** START OF Page extract **
# will this Shimano 11-32 cassette work with Ultegra 6700 long cage derailleur?



## aclinjury (Sep 12, 2011)

2015 Shimano Deore CS HG62 11 32T 10speed Dynasys Cassette Mountain Bike Bicycle | eBay

looking to put a 10 speed 32t cassette on for some high cadence climbing


----------



## MMsRepBike (Apr 1, 2014)

yes. I used to run the XT 11-32 myself when I had 10-speed.


----------



## cxwrench (Nov 9, 2004)

The cog spacing will work, but your 'long' cage derailleur is only supposed to work w/ a 30. Chances are good it will work, but if it doesn't don't be too surprised. Your derailleur is a medium cage, Shimano doesn't make long cage road derailleurs.


----------



## aclinjury (Sep 12, 2011)

cxwrench said:


> The cog spacing will work, but your 'long' cage derailleur is only supposed to work w/ a 30. Chances are good it will work, but if it doesn't don't be too surprised. Your derailleur is a medium cage, Shimano doesn't make long cage road derailleurs.


ah thought it was long cage, but it's medium eh. Probably will give it a try anyway.


----------



## aclinjury (Sep 12, 2011)

MMsRepBike said:


> yes. I used to run the XT 11-32 myself when I had 10-speed.


you had the Ultegra 6700 medium cage derailleur or proper long cage one?


----------



## cxwrench (Nov 9, 2004)

It's not the length of the cage that determines whether it works or not for the larger cogs. That ONLY wraps more chain. The geometry of the derailleur body changes so it moves at a steeper angle as it goes towards the larger cogs. To be extra clear, the only thing a longer cage does is wrap more chain...they have nothing to do w/ clearing bigger cogs. If you look at the older 6500/6600 triple derailleurs were still only spec'd for a 27 tooth cog, same as the SS short cage derailleur. They would wrap more chain for use w/ the triple crank though.


----------



## MMsRepBike (Apr 1, 2014)

aclinjury said:


> you had the Ultegra 6700 medium cage derailleur or proper long cage one?


Let me think... Yeah, must have been the 6700GS. However, the 6700GS, although it's a medium/longer/whatever cage it is not designed to run a 32 tooth cog.
** END OF Page extract **
Job A — Could you repeat the part of the records that opens with the line containing "class: Magnoliopsida" and runs through the last line of the records, both ends included?
** START OF Material for the task **
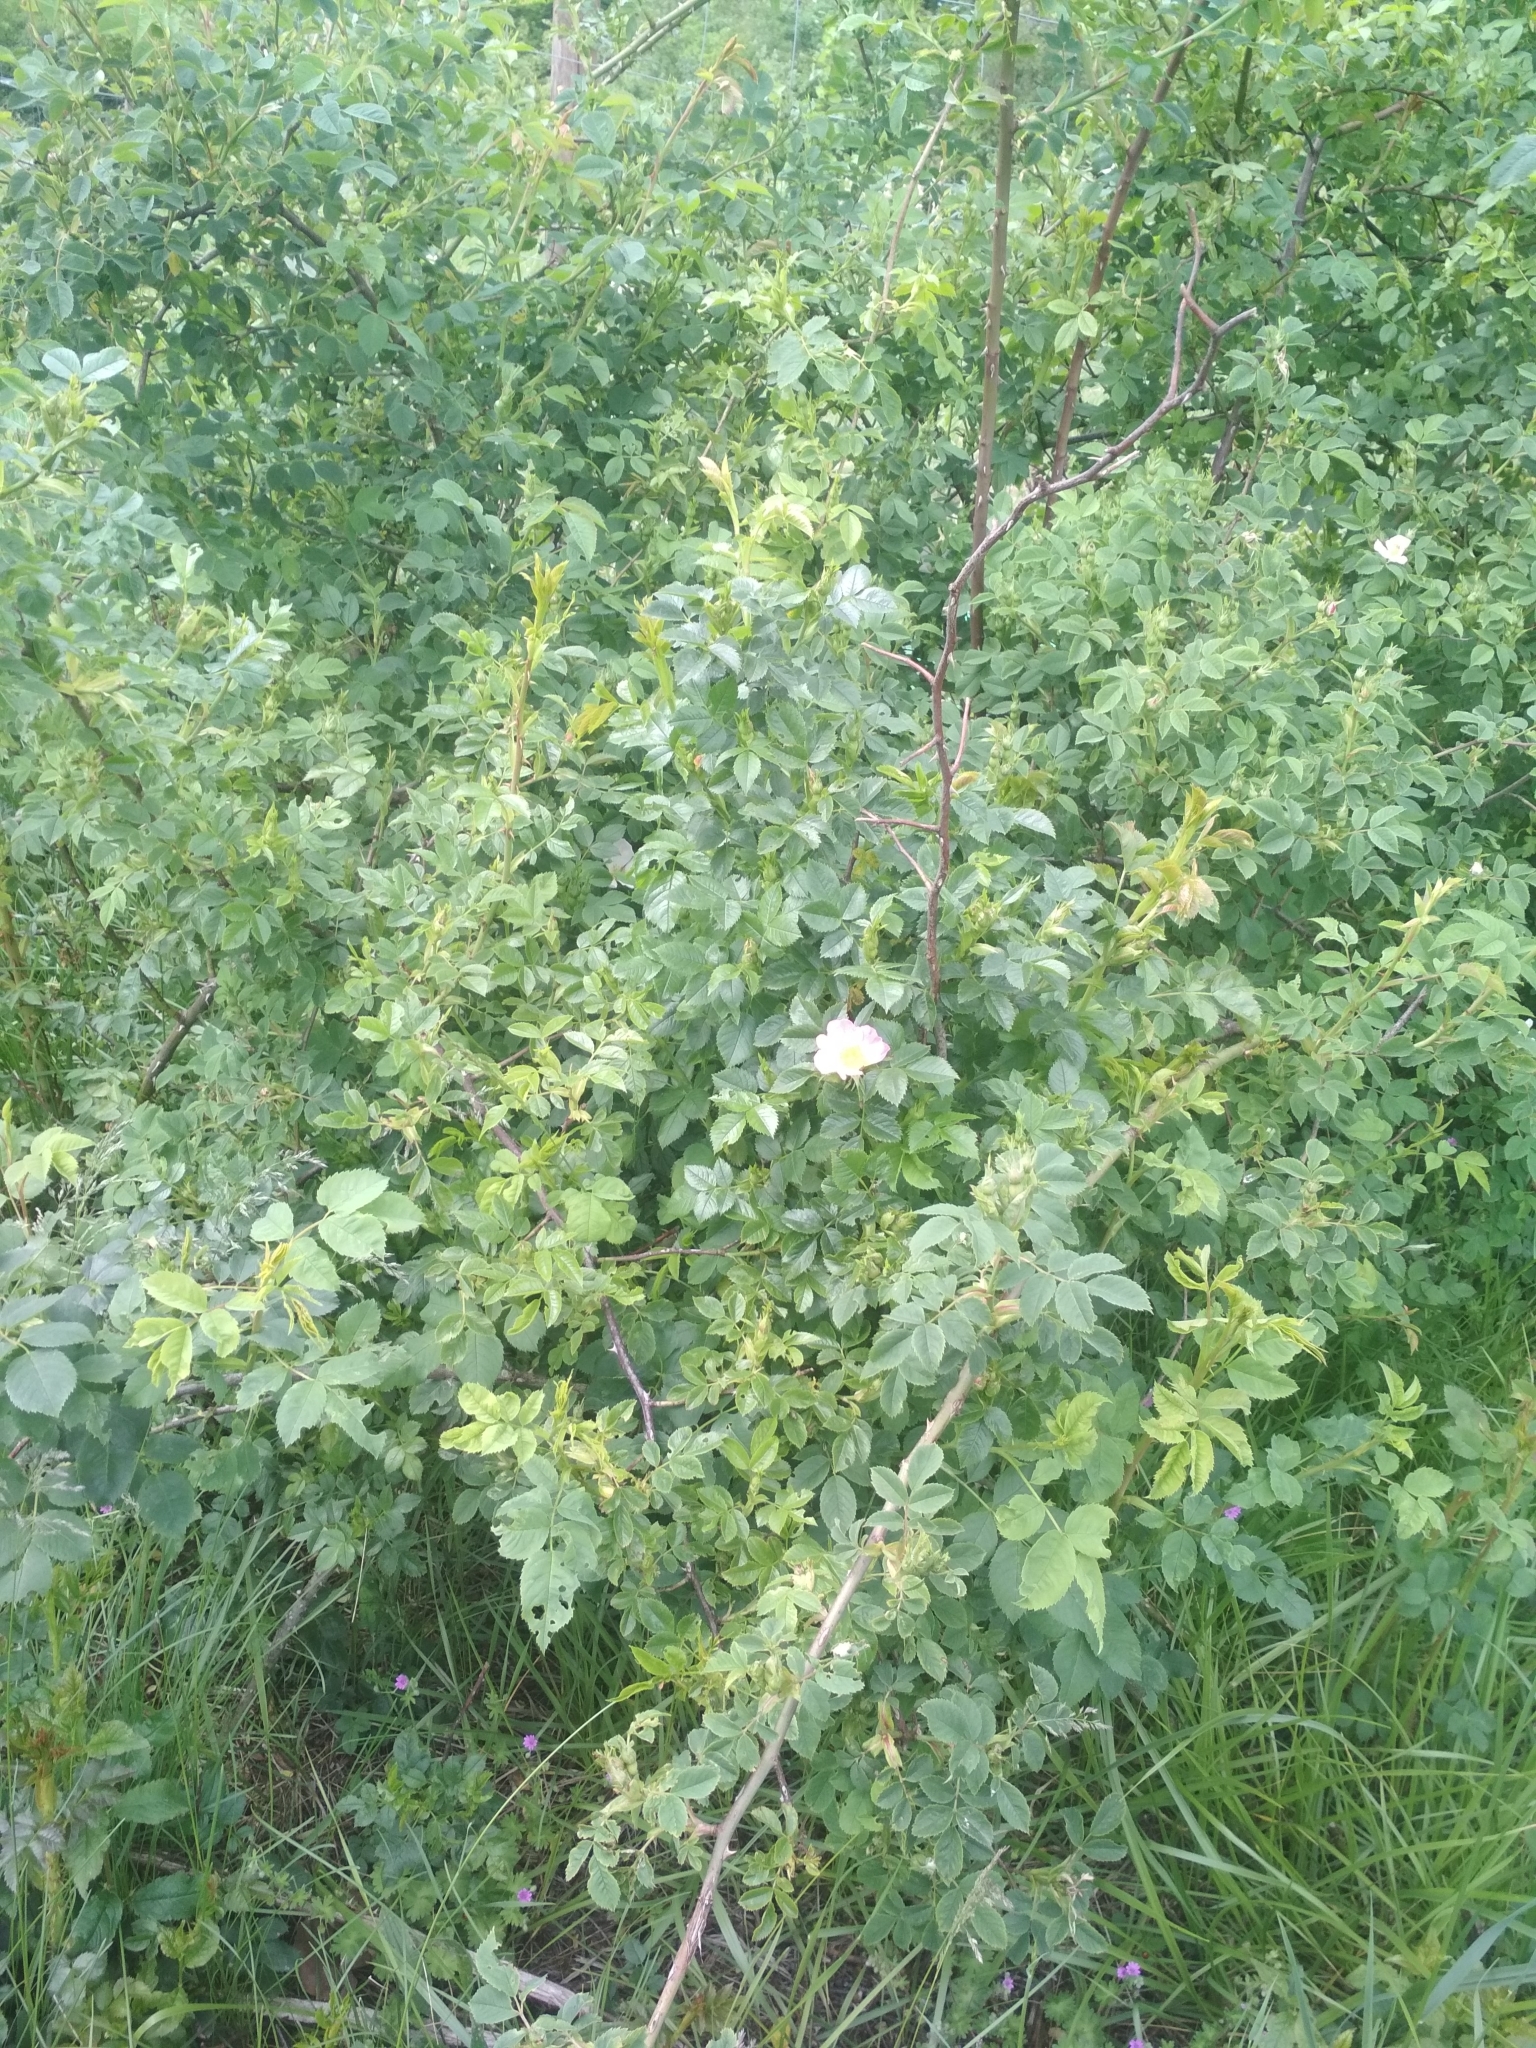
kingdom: Plantae
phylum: Tracheophyta
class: Magnoliopsida
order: Rosales
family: Rosaceae
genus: Rosa
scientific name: Rosa canina
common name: Dog rose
** END OF Material for the task **
Job B — Can you transcribe, word for word, the part of the cassette thread that opens with the words "It's not the" and closes with "triple crank though."?

Full answer A —
class: Magnoliopsida
order: Rosales
family: Rosaceae
genus: Rosa
scientific name: Rosa canina
common name: Dog rose

Full answer B —
It's not the length of the cage that determines whether it works or not for the larger cogs. That ONLY wraps more chain. The geometry of the derailleur body changes so it moves at a steeper angle as it goes towards the larger cogs. To be extra clear, the only thing a longer cage does is wrap more chain...they have nothing to do w/ clearing bigger cogs. If you look at the older 6500/6600 triple derailleurs were still only spec'd for a 27 tooth cog, same as the SS short cage derailleur. They would wrap more chain for use w/ the triple crank though.